TITLE:
Activation of Astrocytes in Vitro by Macrophages Polarized with Keratin Biomaterial Treatment
AUTHORS:
Bailey V. Fearing, Mark E. Van Dyke
KEYWORDS:
Keratin, Macrophage, Astrocyte, Glial Scar, Inflammation, Spinal Cord Injury, CSPGs
JOURNAL NAME:
Open Journal of Regenerative Medicine,
Vol.5 No.1,
March
4,
2016
ABSTRACT: Reactive astrocytes
contribute to glial scarring by rapid proliferation and up-regulation of glial
fibrillary acidic protein (GFAP) expression and production of chondroitin
sulfate proteoglycans (CSPGs). CSPGs play a crucial role in formation of the
glial scar, which takes over the lesion site following spinal cord injury
(SCI). This process corresponds to the inflammatory response of macrophages,
which polarize toward a dominant pro-inflammatory M1 phenotype following SCI.
The M1 phenotype is known to release various cytotoxic compounds that exacerbate
the glial scar, which in turn impedes tissue regeneration. Recent studies have
shown that anti-inflammatory M2 macrophages play a role in allowing neurite extensions
to occur, even across inhibitory substrates, and can lessen the degree of
secondary damage. Based on earlier results demonstrating that keratin
biomaterials may polarize macrophages toward an anti-inflammatory M2 phenotype,
we test the hypothesis that these polarized macrophages will have the potential
to indirectly effect astrogliosis.

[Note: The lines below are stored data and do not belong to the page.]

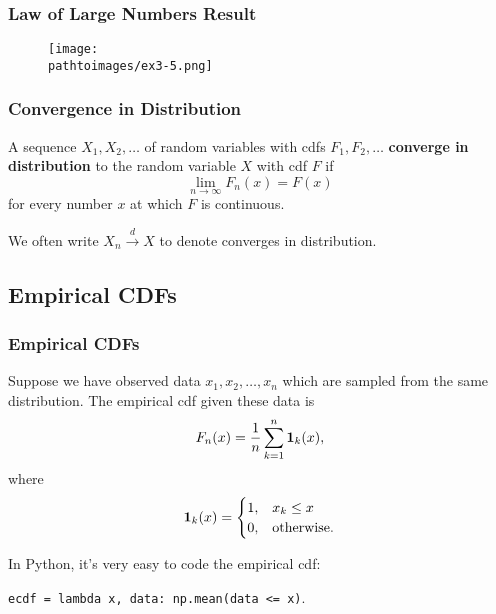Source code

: \documentclass{beamer}
\newcommand{\pathtoimages}{/Users/charlesrambo/Desktop/Bootcamp24/Images}
\begin{document}
\begin{frame}
\frametitle{Law of Large Numbers Result}
\begin{figure}
\centering
\texttt{[image: \\pathtoimages/ex3-5.png]}
\end{figure}
\end{frame}

\begin{frame}
\frametitle{Convergence in Distribution}
\begin{Definition}
A sequence $X_1, X_2,\ldots$ of random variables with cdfs $F_1, F_2,\ldots$ {\bf converge in distribution} to the random variable $X$ with cdf $F$ if
$$
\lim_{n\to\infty} F_n(x) = F(x)
$$
for every number $x$ at which $F$ is continuous. 
\end{Definition}
We often write $X_n \stackrel{d}{\longrightarrow} X$ to denote converges in distribution.
\end{frame}

\subsection{Empirical CDFs}

\begin{frame}
\frametitle{Empirical CDFs}
\small
\begin{Definition}
Suppose we have observed data $x_1, x_2, \ldots, x_n$ which are sampled from the same distribution. The empirical cdf given these data is
$$
F_n(x) = \frac{1}{n} \sum_{k = 1}^n {\bf 1}_k (x),
$$
where
$$
 {\bf 1}_k(x) = \begin{cases} 1,	&	x _k\leq x\\ 0,&	\text{otherwise.}\end{cases}
$$
\end{Definition}
In Python, it's very easy to code the empirical cdf:
\begin{center} 
\texttt{ecdf = lambda x, data: np.mean(data <= x)}.
\end{center}
\end{frame}
\end{document}
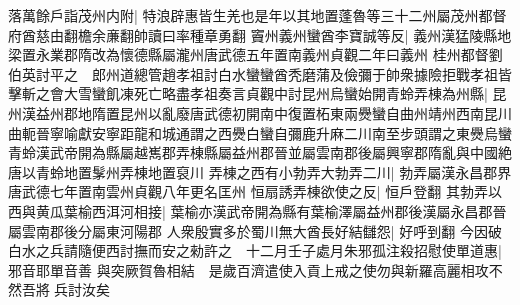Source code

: 落萬餘戶詣茂州内附|{
	特浪辟惠皆生羌也是年以其地置蓬魯等三十二州屬茂州都督府酋慈由翻檐余亷翻帥讀曰率種章勇翻}
竇州義州蠻酋李寶誠等反|{
	義州漢猛陵縣地梁置永業郡隋改為懷德縣屬瀧州唐武德五年置南義州貞觀二年曰義州}
桂州都督劉伯英討平之　郎州道總管趙孝祖討白水蠻蠻酋秃磨蒲及儉彌于帥衆據險拒戰孝祖皆擊斬之會大雪蠻飢凍死亡略盡孝祖奏言貞觀中討昆州烏蠻始開青蛉弄棟為州縣|{
	昆州漢益州郡地隋置昆州以亂廢唐武德初開南中復置柘東兩㸑蠻自曲州靖州西南昆川曲軛晉寧喻獻安寧距龍和城通謂之西㸑白蠻自彌鹿升麻二川南至步頭謂之東㸑烏蠻青蛉漢武帝開為縣屬越嶲郡弄棟縣屬益州郡晉並屬雲南郡後屬興寧郡隋亂與中國絶唐以青蛉地置髳州弄棟地置裒川}
弄棟之西有小勃弄大勃弄二川|{
	勃弄屬漢永昌郡界唐武德七年置南雲州貞觀八年更名匡州}
恒扇誘弄棟欲使之反|{
	恒戶登翻}
其勃弄以西與黄瓜葉榆西洱河相接|{
	葉榆亦漢武帝開為縣有葉榆澤屬益州郡後漢屬永昌郡晉屬雲南郡後分屬東河陽郡}
人衆殷實多於蜀川無大酋長好結讎怨|{
	好呼到翻}
今因破白水之兵請隨便西討撫而安之勑許之　十二月壬子處月朱邪孤注殺招慰使單道惠|{
	邪音耶單音善}
與突厥賀魯相結　是歲百濟遣使入貢上戒之使勿與新羅高麗相攻不然吾將兵討汝矣

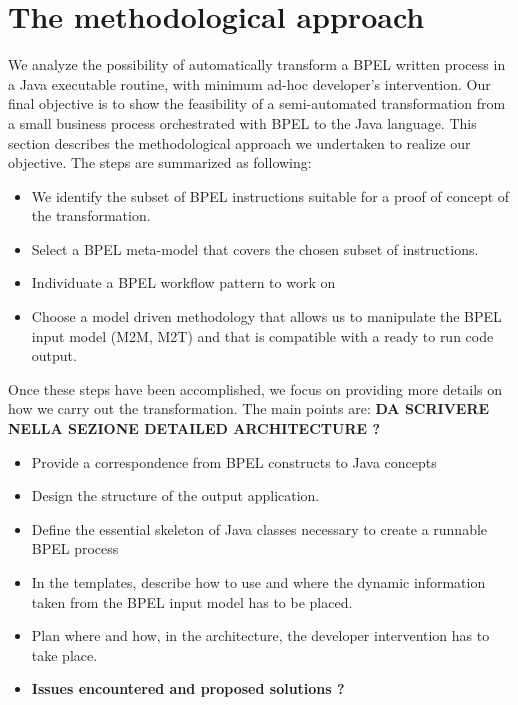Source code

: \section{The methodological approach}
\label{MethodApproach}

We analyze the possibility of automatically transform a BPEL written process in a Java executable routine, with minimum ad-hoc developer’s intervention. Our final objective is to show the feasibility of a semi-automated transformation from a small business process orchestrated with BPEL to the Java language.
This section describes the methodological approach we undertaken to realize our objective. The steps are summarized as following:

\begin{itemize}
 \item We identify the subset of BPEL instructions suitable for a proof of concept of the transformation.
 \item Select a BPEL meta-model that covers the chosen subset of instructions.
 \item Individuate a BPEL workflow pattern to work on
 \item Choose a model driven methodology that allows us to manipulate  the BPEL input model (M2M, M2T) and that is compatible with a ready to run code output.
\end{itemize} 

Once these steps have been accomplished, we focus on providing more details on how we carry out the transformation. The main points are:
\textbf{DA SCRIVERE NELLA SEZIONE DETAILED ARCHITECTURE ? }
\begin{itemize}
 \item Provide a correspondence from BPEL constructs to Java concepts
 \item Design the structure of the output application.
 \item Define the essential skeleton of Java classes necessary to create a runnable BPEL process
 \item In the templates, describe how to use and where the dynamic information taken from the BPEL input model has to be placed.
 \item Plan where and how, in the architecture, the developer intervention has to take place.
 \item \textbf{Issues encountered and proposed solutions  ? }
\end{itemize}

Using an in
vitro model of reactive astrogliosis, macrophage-conditioned media from
cells that have been cultured with soluble keratin for 24 hours or 7 days
appears to decrease reactivity and associates CSPG production. These results are
statistically similar to the control M2 macrophage conditioned media. A
comparable collagen-conditioned macrophage media does not resolve astrocyte
reactivity, while control M1 macrophage conditioned media results in an increase
in GFAP expression. These data suggest keratin-derived macrophages are more
functionally similar to M2 macrophages and that keratin treatment may aid in
limiting secondary inflammatory-mediated damage.